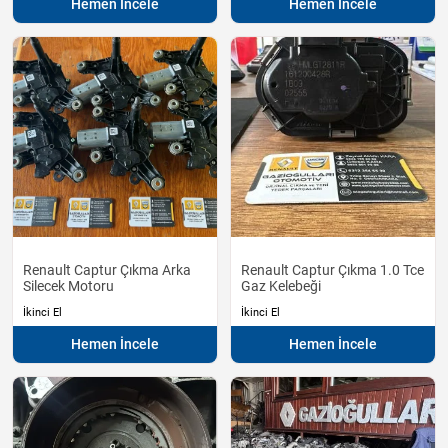
Hemen İncele
Hemen İncele
Renault Captur Çıkma Arka
Renault Captur Çıkma 1.0 Tce
Silecek Motoru
Gaz Kelebeği
İkinci El
İkinci El
Hemen İncele
Hemen İncele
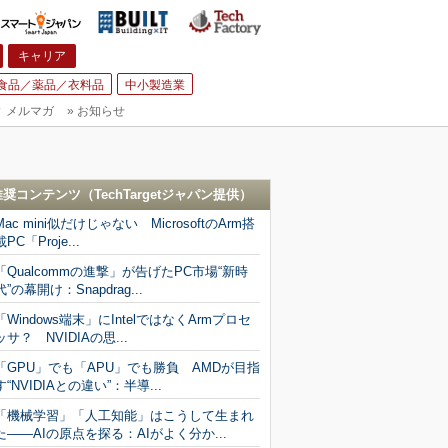
キャリア
食品／薬品／衣料品
中小製造業
▼
メルマガ
»
お知らせ
推奨コンテンツ（
TechTargetジャパン
提供）
Mac mini似だけじゃない MicrosoftのArm搭
載PC「Proje...
「Qualcommの進撃」が告げたPC市場“新時
代”の幕開け：Snapdrag...
「Windows端末」にIntelではなくArmプロセ
ッサ？ NVIDIAの思...
「GPU」でも「APU」でも勝負 AMDが目指
す“NVIDIAとの違い”：半導...
「機械学習」「人工知能」はこうして生まれ
た――AIの原点を探る：AIがよく分か...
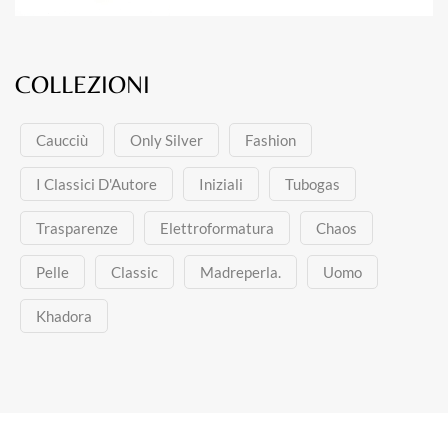
COLLEZIONI
Caucciù
Only Silver
Fashion
I Classici D'Autore
Iniziali
Tubogas
Trasparenze
Elettroformatura
Chaos
Pelle
Classic
Madreperla.
Uomo
Khadora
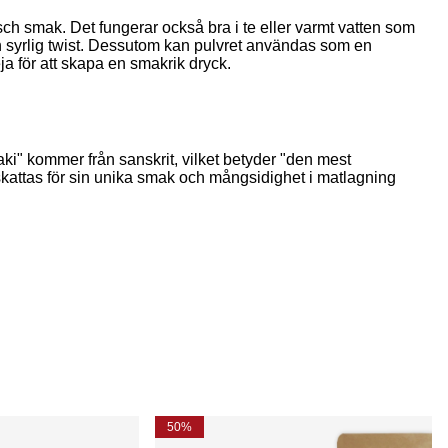
äsch smak. Det fungerar också bra i te eller varmt vatten som
 en syrlig twist. Dessutom kan pulvret användas som en
 för att skapa en smakrik dryck.
laki" kommer från sanskrit, vilket betyder "den mest
skattas för sin unika smak och mångsidighet i matlagning
50%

_ _ _ _

For each record, return its text exactly and leave any picture out.

EXERCISE OUTPUT =>
Hemen İncele
Hemen İncele
Renault Captur Çıkma Arka
Renault Captur Çıkma 1.0 Tce
Silecek Motoru
Gaz Kelebeği
İkinci El
İkinci El
Hemen İncele
Hemen İncele
キャリア
食品／薬品／衣料品
中小製造業
▼
メルマガ
»
お知らせ
推奨コンテンツ（
TechTargetジャパン
提供）
Mac mini似だけじゃない MicrosoftのArm搭
載PC「Proje...
「Qualcommの進撃」が告げたPC市場“新時
代”の幕開け：Snapdrag...
「Windows端末」にIntelではなくArmプロセ
ッサ？ NVIDIAの思...
「GPU」でも「APU」でも勝負 AMDが目指
す“NVIDIAとの違い”：半導...
「機械学習」「人工知能」はこうして生まれ
た――AIの原点を探る：AIがよく分か...
COLLEZIONI
Caucciù
Only Silver
Fashion
I Classici D'Autore
Iniziali
Tubogas
Trasparenze
Elettroformatura
Chaos
Pelle
Classic
Madreperla.
Uomo
Khadora
äsch smak. Det fungerar också bra i te eller varmt vatten som
 en syrlig twist. Dessutom kan pulvret användas som en
 för att skapa en smakrik dryck.
laki" kommer från sanskrit, vilket betyder "den mest
skattas för sin unika smak och mångsidighet i matlagning
50%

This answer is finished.